The Tallgrass Prairie in Illinois

Formation of Prairies

Prairies are one of the most recently developed ecosystems in North America, formed after the period of Pleistocene glaciation. About 18,000 years ago, much of Illinois was covered by glaciers. As the glaciers melted, the land was covered at first with tundra type vegetation, then by spruce forests. As the climate became warmer and drier, between 14,000 and 10,000 years ago, a cool mesic hardwood forest with ash, oak, elm, maple, birch, and hickory trees replaced the spruce forest. About 8,300 years ago, the climate became substantially warmer and drier, and within the relatively short time of 500 to 800 years, most of the forests in Illinois died out, except along stream banks, and prairies spread over the landscape. For more information about glaciation in North America, see the excellent book by E. C. Pielou, After the Ice Age (1991).

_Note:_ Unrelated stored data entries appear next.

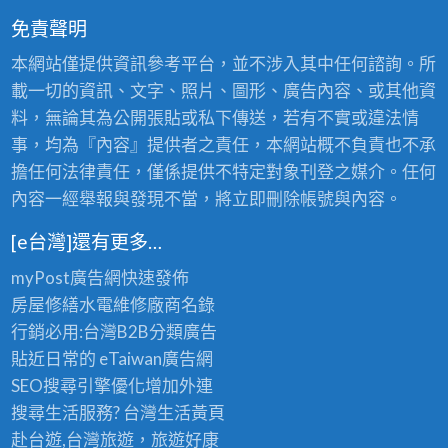
免責聲明
本網站僅提供資訊參考平台，並不涉入其中任何諮詢。所
載一切的資訊、文字、照片、圖形、廣告內容、或其他資
料，無論其為公開張貼或私下傳送，若有不實或違法情
事，均為『內容』提供者之責任，本網站概不負責也不承
擔任何法律責任，僅係提供不特定對象刊登之媒介。任何
內容一經舉報與發現不當，將立即刪除帳號與內容。
[e台灣]還有更多…
myPost廣告網
快速發佈
房屋修繕
水電維修廠商名錄
行銷必用:台灣B2B
分類廣告
貼近日常的
eTaiwan廣告網
SEO搜尋引擎優化
增加外連
搜尋生活服務? 台灣
生活黃頁
赴台遊,台灣旅遊
，旅遊好康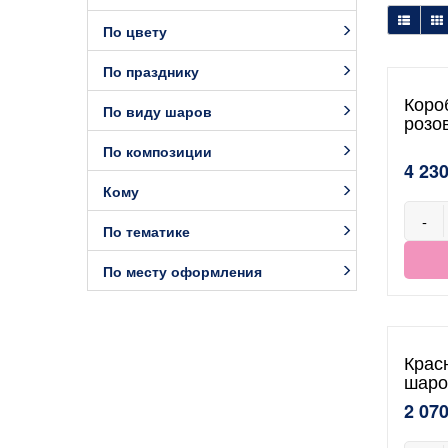
По цвету
По празднику
Коро
По виду шаров
розо
По композиции
4 230
Кому
-
По тематике
По месту оформления
Крас
шаро
2 070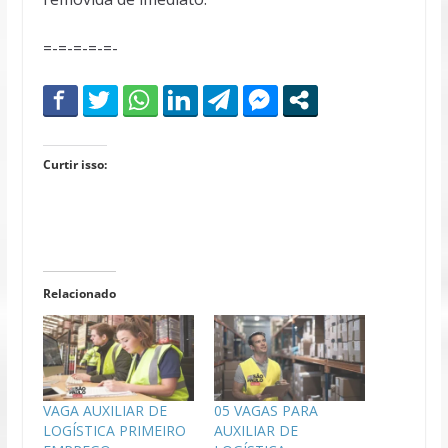
=-=-=-=-=-
Curtir isso:
Relacionado
VAGA AUXILIAR DE
05 VAGAS PARA
LOGÍSTICA PRIMEIRO
AUXILIAR DE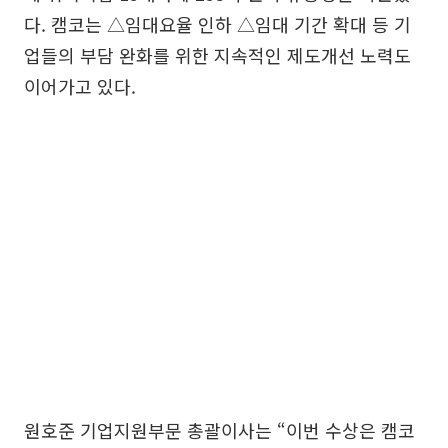
다. 캠코는 △임대요율 인하 △임대 기간 확대 등 기
업들의 부담 완화를 위한 지속적인 제도개선 노력도
이어가고 있다.
원호준 기업지원부문 총괄이사는 “이번 수상은 캠코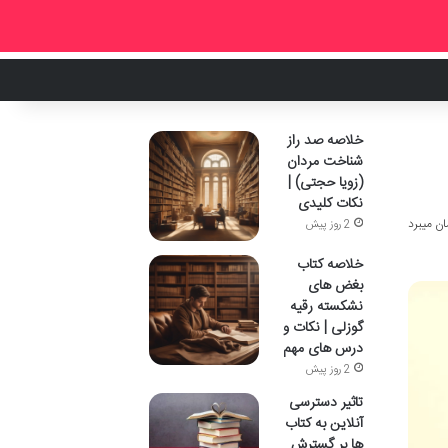
خلاصه صد راز
شناخت مردان
(زویا حجتی) |
نکات کلیدی
2 روز پیش
خلاصه کتاب
بغض های
نشکسته رقیه
گوزلی | نکات و
درس های مهم
2 روز پیش
تاثیر دسترسی
آنلاین به کتاب
ها بر گسترش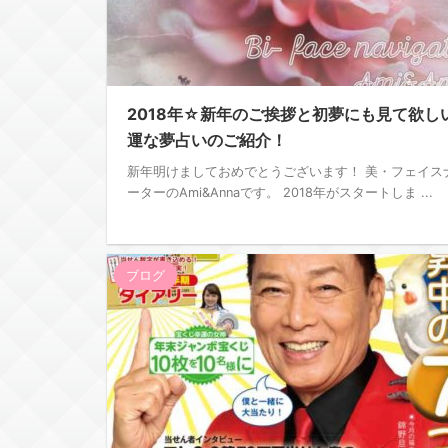
2018年☆新年のご挨拶と初夢にも見て欲し
運な夢占いのご紹介！
新年明けましておめでとうございます！ 美・フェイス
ーターのAmi&Annaです。 2018年がスタートしま ...
ブログ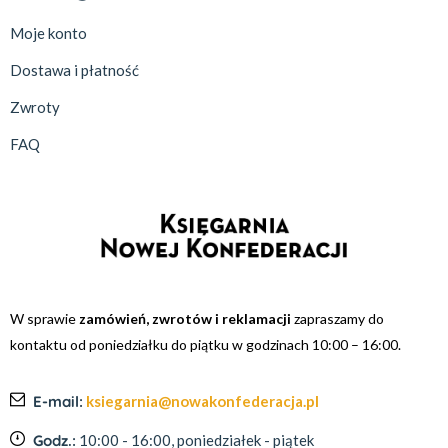
Moje konto
Dostawa i płatność
Zwroty
FAQ
W sprawie
zamówień, zwrotów i reklamacji
zapraszamy do
kontaktu od poniedziałku do piątku w godzinach 10:00 – 16:00.
E-mail:
ksiegarnia@nowakonfederacja.pl
Godz.:
10:00 - 16:00, poniedziałek - piątek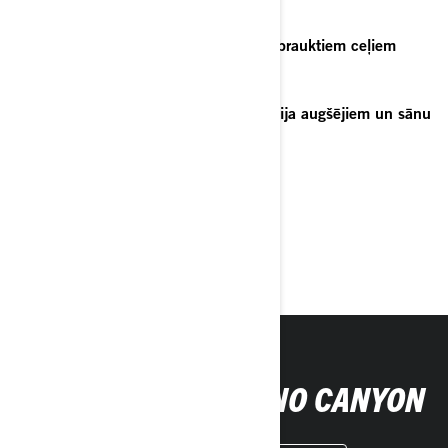
Pašizlīdzinoša aizmugurējā piekare
Uzlabota tricikla aizsardzība mazāk brauktiem ceļiem
Komforts un ērtības diviem
Palielināta kravas ietilpība ar alumīnija augšējiem un sānu
bagāžas nodalījumiem
Tehniska specifikācija
Konfigurators
Saņemt piedāvājumu
Sazināties ar dīleri.
NOPĒRC SAVU JAUNO CANYON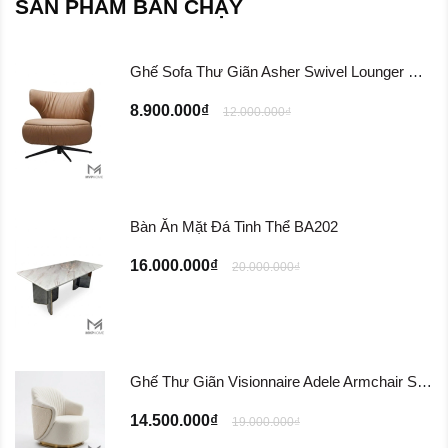
SẢN PHẨM BÁN CHẠY
Ghế Sofa Thư Giãn Asher Swivel Lounger Chair ...
8.900.000₫
12.000.000₫
Bàn Ăn Mặt Đá Tinh Thể BA202
16.000.000₫
20.000.000₫
Ghế Thư Giãn Visionnaire Adele Armchair SFD11
14.500.000₫
19.000.000₫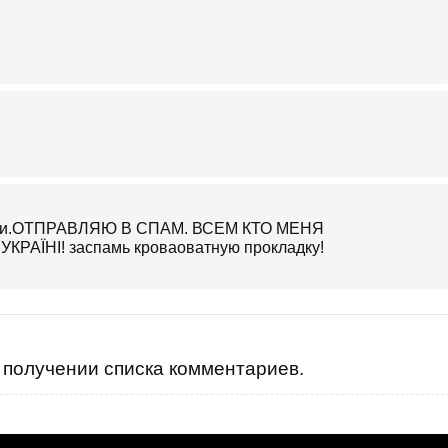
укции.ОТПРАВЛЯЮ В СПАМ. ВСЕМ КТО МЕНЯ
ЇНІ! заспамь кроваоватную прокладку!
получении списка комментариев.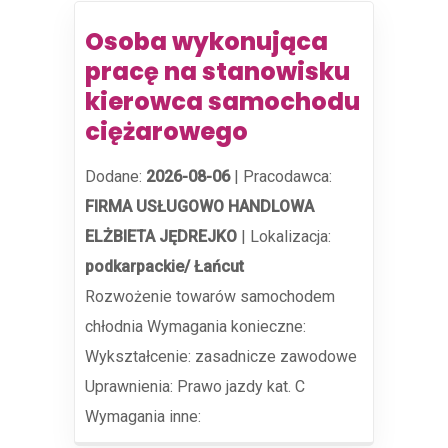
Osoba wykonująca
pracę na stanowisku
kierowca samochodu
ciężarowego
Dodane:
2026-08-06
|
Pracodawca:
FIRMA USŁUGOWO HANDLOWA
ELŻBIETA JĘDREJKO
|
Lokalizacja:
podkarpackie/ Łańcut
Rozwożenie towarów samochodem
chłodnia Wymagania konieczne:
Wykształcenie: zasadnicze zawodowe
Uprawnienia: Prawo jazdy kat. C
Wymagania inne: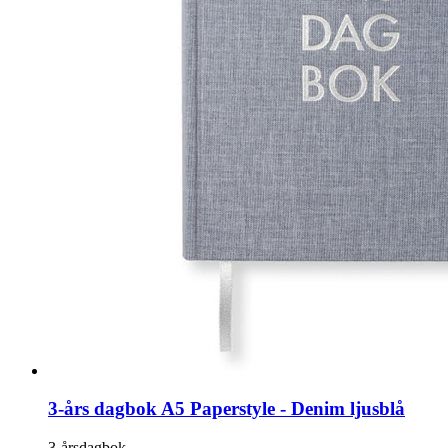
3-års dagbok A5 Paperstyle - Denim ljusblå
3-årsdagbok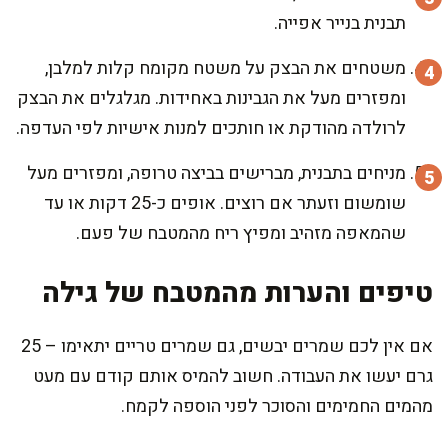
תבנית בנייר אפייה.
משטחים את הבצק על משטח מקומח קלות למלבן,
ומפזרים מעל את הגבינות באחידות. מגלגלים את הבצק
לרולדה מהודקת או חותכים למנות אישיות לפי העדפה.
מניחים בתבנית, מברישים בביצה טרופה, ומפזרים מעל
שומשום וזעתר אם רוצים. אופים כ-25 דקות או עד
שהמאפה מזהיב ומפיץ ריח מהמטבח של פעם.
טיפים והערות מהמטבח של גילה
אם אין לכם שמרים יבשים, גם שמרים טריים יתאימו – 25
גרם יעשו את העבודה. חשוב להמיס אותם קודם עם מעט
מהמים החמימים והסוכר לפני הוספה לקמח.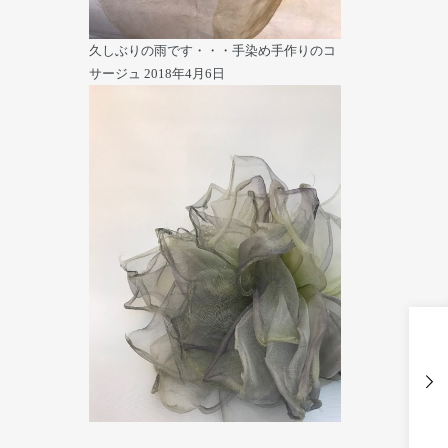
久しぶりの雨です・・・手染め手作りのコ
サージュ
2018年4月6日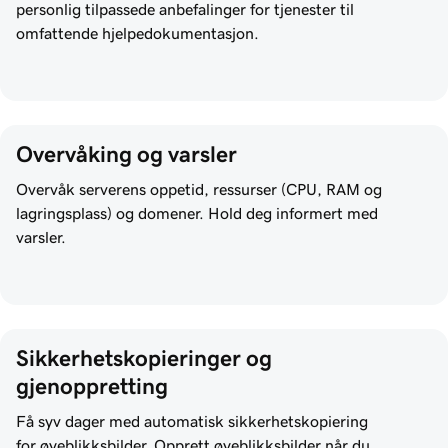
personlig tilpassede anbefalinger for tjenester til
omfattende hjelpedokumentasjon.
Overvåking og varsler
Overvåk serverens oppetid, ressurser (CPU, RAM og
lagringsplass) og domener. Hold deg informert med
varsler.
Sikkerhetskopieringer og 
gjenoppretting
Få syv dager med automatisk sikkerhetskopiering
for øyeblikksbilder. Opprett øyeblikksbilder når du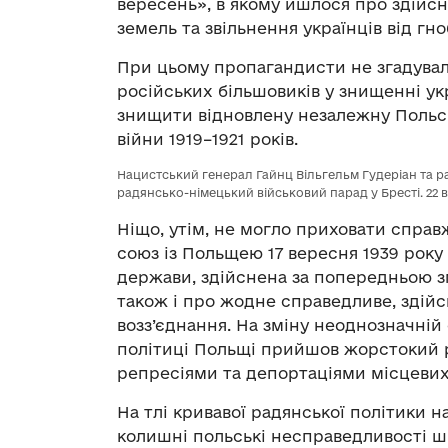
вересень», в якому йшлося про здійсн
земель та звільнення українців від гн
При цьому пропагандисти не згадували 
російських більшовиків у знищенні ук
знищити відновлену незалежну Польсь
війни 1919–1921 років.
Нацистський генерал Гайнц Вільгельм Гудеріан та
радянсько-німецький військовий парад у Бресті. 22 
Ніщо, утім, не могло приховати справ
союз із Польщею 17 вересня 1939 року 
держави, здійснена за попередньою 
також і про жодне справедливе, здійс
возз’єднання. На зміну неоднозначній
політиці Польщі прийшов жорстокий 
репресіями та депортаціями місцевих
На тлі кривавої радянської політики 
колишні польські несправедливості ш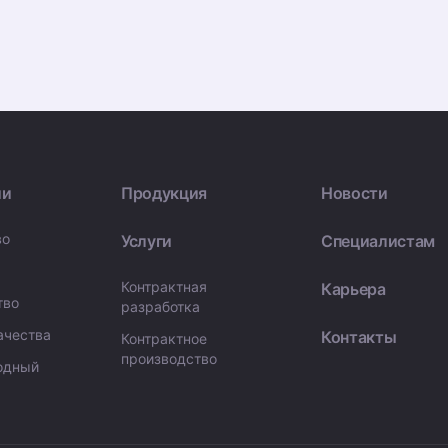
ии
Продукция
Новости
во
Услуги
Специалистам
Контрактная
Карьера
тво
разработка
ачества
Контакты
Контрактное
производство
одный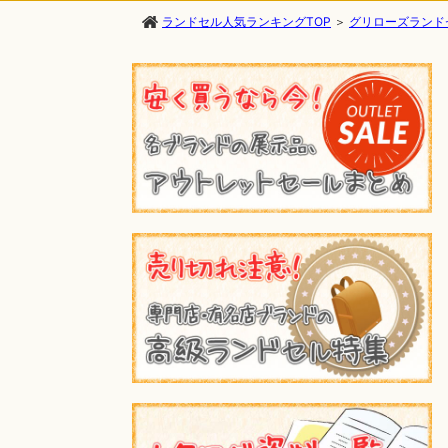
ランドセル人気ランキングTOP
＞
グリローズランドセ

During the last 1,000 years the climate has become slightly cooler and wetter, making conditions more favorable to trees. Savannas, characterized by a grassy prairie-type ground cover underneath an open tree canopy, were common in northeastern Illinois. Scattered out on the prairie were patches of rich forests completely surrounded by prairie; these forests are called prairie groves.

Prairies developed and were maintained under the influence of three major non-biological stresses: climate, grazing, and fire. Occurring in the central part of North America, prairies are subject to extreme ranges of temperatures, with hot summers and cold winters. There are also great fluctuations of temperatures within growing seasons.

Rainfall varies from year to year and within growing seasons as well. The prairie region is also subject to droughts. Usually there is a prolonged dry period during the summer months, and in addition there are major droughts lasting for several years that occur every 30 years or so. People are often surprised to hear that the annual rainfall in Champaign, Illinois is seven inches MORE per year than London, England (35" vs. 28"), but London rarely has the kind of severe droughts found in central Illinois or the prairie region in general.

Before European settlement, the eastern boundary of the prairie was in a state of flux. During periods of drought, trees died and prairie plants took over previously forested regions. When rainfall was abundant, the trees and forest were able to reestablish themselves.

Prairie fires, started either by lightning or by Native Americans, were commonplace before European settlement. Any given parcel of land probably burned once every one to five years. These prairie fires moved rapidly across the prairie, and damaging heat from the fire did not penetrate the soil to any great extent. Fire kills most saplings of woody species, removes thatch that aids nutrient cycling, and promotes early flowering spring species. Today fire also is beneficial to control non-native herbaceous species that can invade prairie remnants.

A considerable portion of the above ground biomass of a prairie was consumed each year by the grazing of a wide range of browsing animals, such as bison, elk, deer, rabbits, and grasshoppers. This grazing was an integral part of the prairie ecosystem, and therefore grasslands and ungulate mammals coevolved together. Grazing increased growth in prairies, recycles nitrogen through urine and feces, and the trampling opens up habitat for plant species that prefer some disturbance of the soil.

Prairie plants have adapted to these stresses by largely being herbaceous perennials with underground storage/perennating structures, growing points slightly below ground level, and extensive, deep root systems. The tender growing points of prairie plants occur an inch or so below ground and are usually not injured by prairie fires, which move rapidly across the prairie. These underground growing points are also left unharmed by browsing animals. During droughts, the deep roots of prairie plants are able to take up moisture from deep in the soil.